Sembra un’espressione di circostanza. E forse lo è, chi può dire se davvero Grillo parlasse in libertà o pronunciasse un pensiero attentamente pesato. Di fatto, però, quella frase nella realtà italiana odierna è una contraddizione logica e politica assoluta, che indica scelte non secondo una scala di priorità, bensì di mera astuzia elettoralistica, oltre che in patente contraddizione con le proposte degli stessi Cinque Stelle.
Nella realtà italiana odierna giovani e anziani non sono stati affatto lasciati indietro allo stesso modo. Se sfogliamo la “Indagine sulla ricchezza delle famiglie italiane” relativa ai dati del 2016, recentissimamente rilasciata dalla Banca d’Italia, constatiamo che tra il 2006 e il 2016 l’incidenza di individui a rischio di povertà per caratteristiche del capofamiglia vede peggiorare dal 22,6% al 29,7% la percentuale in famiglie di cui vi sia a capo una persona fino a 35 anni di età. Mentre l’opposto accade in famiglie alla cui testa vi è un over 65enne, dove la percentuale scende in dieci anni dal 20,2% al 15,7%.

Sappiamo tutti perché: sul totale della spesa sociale italiana la parte preminente - oltre il 15% di Pil l’anno - va in spesa previdenziale. E per questo destiniamo una quota molto minore degli altri Paesi europei ai giovani, alle famiglie, alla conciliazione tra tempi di lavoro e carichi familiari e parentali, all’edilizia sociale per giovani generazioni, alle politiche attive del lavoro che innalzino l’occupabilità giovanile e femminile.
Dire dunque che occorre avere come priorità insieme i giovani e gli anziani significa ancora una volta disperdere le risorse pubbliche, invece di concentrarle sul dramma vero. Quello di un Paese non per giovani e a curva demografica da asfissia.

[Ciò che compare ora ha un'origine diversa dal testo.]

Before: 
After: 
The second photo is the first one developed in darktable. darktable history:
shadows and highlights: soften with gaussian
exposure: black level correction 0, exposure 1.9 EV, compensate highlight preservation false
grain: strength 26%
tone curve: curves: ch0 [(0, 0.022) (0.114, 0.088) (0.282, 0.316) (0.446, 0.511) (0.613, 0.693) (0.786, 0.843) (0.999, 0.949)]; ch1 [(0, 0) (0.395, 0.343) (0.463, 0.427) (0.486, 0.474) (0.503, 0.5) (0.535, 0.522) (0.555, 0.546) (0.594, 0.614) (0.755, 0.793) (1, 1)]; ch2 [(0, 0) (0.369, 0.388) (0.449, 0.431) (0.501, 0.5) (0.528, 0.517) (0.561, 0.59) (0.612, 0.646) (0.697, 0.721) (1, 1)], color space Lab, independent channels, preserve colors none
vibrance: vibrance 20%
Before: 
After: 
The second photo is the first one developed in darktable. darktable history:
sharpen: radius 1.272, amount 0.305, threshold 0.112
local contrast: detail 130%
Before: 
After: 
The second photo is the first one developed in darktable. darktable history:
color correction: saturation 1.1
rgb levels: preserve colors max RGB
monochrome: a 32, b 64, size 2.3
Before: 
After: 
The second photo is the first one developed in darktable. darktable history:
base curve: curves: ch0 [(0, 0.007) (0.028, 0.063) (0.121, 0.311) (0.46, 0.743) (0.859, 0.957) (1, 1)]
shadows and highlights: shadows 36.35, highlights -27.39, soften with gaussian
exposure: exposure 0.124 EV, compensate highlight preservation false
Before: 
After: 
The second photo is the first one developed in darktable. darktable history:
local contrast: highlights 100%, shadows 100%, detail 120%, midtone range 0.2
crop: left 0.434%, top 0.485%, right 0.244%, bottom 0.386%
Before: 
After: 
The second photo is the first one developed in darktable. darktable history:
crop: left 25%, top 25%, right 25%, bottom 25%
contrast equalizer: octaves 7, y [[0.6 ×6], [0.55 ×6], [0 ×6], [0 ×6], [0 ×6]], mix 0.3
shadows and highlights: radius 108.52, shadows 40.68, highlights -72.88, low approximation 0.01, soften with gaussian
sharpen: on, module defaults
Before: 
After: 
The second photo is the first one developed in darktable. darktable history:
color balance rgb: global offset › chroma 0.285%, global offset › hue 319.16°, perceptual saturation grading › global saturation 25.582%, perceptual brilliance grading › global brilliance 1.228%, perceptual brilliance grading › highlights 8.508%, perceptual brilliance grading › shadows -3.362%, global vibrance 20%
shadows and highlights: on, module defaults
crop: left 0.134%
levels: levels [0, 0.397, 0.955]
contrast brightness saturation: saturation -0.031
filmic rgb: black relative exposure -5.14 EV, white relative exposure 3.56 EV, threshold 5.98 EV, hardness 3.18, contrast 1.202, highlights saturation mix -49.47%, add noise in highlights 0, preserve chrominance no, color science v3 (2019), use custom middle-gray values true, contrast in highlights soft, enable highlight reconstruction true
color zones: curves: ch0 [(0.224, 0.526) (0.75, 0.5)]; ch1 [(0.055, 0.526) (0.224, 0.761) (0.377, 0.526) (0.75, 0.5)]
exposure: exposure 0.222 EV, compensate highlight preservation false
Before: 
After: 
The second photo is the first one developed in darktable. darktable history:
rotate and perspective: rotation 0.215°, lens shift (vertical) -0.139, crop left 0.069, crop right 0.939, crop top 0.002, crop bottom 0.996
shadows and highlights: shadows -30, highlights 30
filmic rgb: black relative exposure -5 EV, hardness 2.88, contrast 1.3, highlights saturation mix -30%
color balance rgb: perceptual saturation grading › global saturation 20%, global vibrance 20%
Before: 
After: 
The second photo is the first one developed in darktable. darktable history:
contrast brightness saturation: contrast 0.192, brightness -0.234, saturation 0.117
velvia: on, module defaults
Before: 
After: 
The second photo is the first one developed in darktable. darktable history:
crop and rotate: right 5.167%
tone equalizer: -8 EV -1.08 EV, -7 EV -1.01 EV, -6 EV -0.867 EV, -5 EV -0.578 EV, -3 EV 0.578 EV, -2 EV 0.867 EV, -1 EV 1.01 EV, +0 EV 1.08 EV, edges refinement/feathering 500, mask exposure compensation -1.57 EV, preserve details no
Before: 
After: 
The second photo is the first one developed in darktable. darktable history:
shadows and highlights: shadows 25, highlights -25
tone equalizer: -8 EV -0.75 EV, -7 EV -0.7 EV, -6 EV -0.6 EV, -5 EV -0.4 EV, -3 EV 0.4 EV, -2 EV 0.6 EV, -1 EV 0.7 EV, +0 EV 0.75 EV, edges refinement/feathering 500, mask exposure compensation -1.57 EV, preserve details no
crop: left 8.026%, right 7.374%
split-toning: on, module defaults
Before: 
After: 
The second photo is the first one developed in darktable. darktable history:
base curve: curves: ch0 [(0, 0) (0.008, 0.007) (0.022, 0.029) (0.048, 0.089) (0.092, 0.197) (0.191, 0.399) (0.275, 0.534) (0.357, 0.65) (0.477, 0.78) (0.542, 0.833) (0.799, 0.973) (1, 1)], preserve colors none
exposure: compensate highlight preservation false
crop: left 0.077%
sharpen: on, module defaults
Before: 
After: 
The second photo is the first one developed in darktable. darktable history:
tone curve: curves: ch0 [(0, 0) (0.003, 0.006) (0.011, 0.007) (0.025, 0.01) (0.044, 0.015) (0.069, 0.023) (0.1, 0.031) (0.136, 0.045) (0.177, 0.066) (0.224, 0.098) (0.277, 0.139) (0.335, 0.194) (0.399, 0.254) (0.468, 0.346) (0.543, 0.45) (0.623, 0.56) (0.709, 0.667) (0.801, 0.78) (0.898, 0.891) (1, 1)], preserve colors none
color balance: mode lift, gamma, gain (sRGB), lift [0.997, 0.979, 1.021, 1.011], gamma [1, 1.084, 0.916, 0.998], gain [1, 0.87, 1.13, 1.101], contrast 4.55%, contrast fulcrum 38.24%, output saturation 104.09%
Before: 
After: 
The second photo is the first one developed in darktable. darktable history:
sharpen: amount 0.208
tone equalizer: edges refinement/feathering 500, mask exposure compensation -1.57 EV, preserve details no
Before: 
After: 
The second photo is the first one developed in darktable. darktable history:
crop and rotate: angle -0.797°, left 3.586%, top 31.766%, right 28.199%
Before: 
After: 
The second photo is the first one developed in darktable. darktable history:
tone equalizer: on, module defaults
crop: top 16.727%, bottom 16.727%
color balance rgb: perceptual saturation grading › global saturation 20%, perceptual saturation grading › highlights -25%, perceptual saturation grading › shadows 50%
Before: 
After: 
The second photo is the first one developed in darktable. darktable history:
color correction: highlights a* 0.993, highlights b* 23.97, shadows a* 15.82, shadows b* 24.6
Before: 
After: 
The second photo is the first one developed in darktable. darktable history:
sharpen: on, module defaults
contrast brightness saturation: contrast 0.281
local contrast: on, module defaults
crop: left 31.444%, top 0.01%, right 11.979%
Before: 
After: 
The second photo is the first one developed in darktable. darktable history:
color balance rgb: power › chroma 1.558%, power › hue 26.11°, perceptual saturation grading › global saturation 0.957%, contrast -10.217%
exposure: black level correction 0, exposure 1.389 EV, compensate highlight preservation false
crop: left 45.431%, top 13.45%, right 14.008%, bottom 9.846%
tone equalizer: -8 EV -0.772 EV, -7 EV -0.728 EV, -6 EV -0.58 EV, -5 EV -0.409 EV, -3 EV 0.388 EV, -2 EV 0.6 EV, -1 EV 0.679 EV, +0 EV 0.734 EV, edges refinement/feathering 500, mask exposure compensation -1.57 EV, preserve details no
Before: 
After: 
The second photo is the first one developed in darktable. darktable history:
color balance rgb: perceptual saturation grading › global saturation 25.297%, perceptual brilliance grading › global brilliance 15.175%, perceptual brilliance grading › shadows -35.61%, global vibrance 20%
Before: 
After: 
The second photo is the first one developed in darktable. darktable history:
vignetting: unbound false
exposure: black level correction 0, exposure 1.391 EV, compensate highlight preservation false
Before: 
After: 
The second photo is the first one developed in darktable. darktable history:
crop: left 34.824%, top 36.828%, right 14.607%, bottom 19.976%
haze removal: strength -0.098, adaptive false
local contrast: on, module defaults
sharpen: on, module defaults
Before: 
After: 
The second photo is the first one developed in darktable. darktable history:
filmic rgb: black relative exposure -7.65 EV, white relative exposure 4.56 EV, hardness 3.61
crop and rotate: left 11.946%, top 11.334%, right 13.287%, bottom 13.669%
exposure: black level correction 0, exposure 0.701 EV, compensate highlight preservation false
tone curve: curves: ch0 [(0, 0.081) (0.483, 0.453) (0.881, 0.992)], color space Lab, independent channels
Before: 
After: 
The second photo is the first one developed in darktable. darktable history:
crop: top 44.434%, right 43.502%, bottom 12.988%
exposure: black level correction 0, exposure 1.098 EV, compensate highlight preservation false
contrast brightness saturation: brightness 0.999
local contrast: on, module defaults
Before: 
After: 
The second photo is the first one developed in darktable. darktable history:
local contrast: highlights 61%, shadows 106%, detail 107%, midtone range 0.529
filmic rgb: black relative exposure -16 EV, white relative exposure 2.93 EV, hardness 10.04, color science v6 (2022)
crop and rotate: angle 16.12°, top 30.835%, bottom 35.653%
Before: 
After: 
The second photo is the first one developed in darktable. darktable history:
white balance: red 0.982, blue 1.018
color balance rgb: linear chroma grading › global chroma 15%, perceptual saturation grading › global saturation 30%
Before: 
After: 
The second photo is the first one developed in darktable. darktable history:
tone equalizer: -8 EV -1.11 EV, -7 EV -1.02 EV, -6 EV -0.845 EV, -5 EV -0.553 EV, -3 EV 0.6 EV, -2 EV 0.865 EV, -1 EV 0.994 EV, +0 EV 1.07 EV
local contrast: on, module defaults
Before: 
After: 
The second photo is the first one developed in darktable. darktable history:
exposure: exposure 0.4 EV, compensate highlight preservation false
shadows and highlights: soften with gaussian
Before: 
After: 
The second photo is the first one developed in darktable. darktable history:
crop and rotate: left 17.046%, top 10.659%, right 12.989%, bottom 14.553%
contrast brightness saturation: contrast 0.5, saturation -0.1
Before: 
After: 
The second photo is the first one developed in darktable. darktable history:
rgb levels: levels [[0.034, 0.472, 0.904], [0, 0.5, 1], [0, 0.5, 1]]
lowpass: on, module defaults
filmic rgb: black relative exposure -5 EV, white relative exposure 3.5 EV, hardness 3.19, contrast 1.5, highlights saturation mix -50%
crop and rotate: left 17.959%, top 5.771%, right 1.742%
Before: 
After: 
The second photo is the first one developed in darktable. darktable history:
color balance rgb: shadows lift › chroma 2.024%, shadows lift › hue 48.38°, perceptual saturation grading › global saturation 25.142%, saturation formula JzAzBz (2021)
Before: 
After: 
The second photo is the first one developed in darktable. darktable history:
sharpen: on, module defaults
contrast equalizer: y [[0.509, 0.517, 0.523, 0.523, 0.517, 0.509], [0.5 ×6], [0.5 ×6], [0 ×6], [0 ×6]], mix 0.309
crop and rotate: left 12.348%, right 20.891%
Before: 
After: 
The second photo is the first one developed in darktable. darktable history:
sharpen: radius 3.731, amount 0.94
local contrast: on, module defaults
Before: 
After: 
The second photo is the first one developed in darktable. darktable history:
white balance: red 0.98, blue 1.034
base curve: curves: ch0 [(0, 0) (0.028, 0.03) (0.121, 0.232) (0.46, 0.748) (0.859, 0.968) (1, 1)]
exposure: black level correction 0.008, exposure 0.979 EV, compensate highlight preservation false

E come si può conciliare poi questo disinvolto binomio grillino, con le intenzioni spiegate in campagna elettorale di smontare e rottamare la legge Fornero? Facendolo, si otterrebbe l’effetto opposto a quello indicato da Grillo. Si estenderebbe il numero di anni di corresponsione dell’assegno a chi oggi dovrebbe invece andare in pensione a un’età più avanzata, ma in un sistema a ripartizione gli oneri dei contributi da versare per pagare le pensioni ai meno anziani impoverirebbero ulteriormente i più giovani che trovassero lavoro. 
In più, lo sfondamento accresciuto del deficit previdenziale, cioè l’innalzamento della quota di bilancio Inps annuale coperta dalla fiscalità generale oltre i 114 miliardi attuali, sarebbe anch’essa in proiezione futura più a carico delle giovani generazioni che delle coorti anagrafiche più anziane.
Il problema non è se lo sappia o meno Grillo. Ma quanto se ne rendano conto gli italiani, visto che pagherebbero loro gli oneri di governi nati su questa base fantasiosa.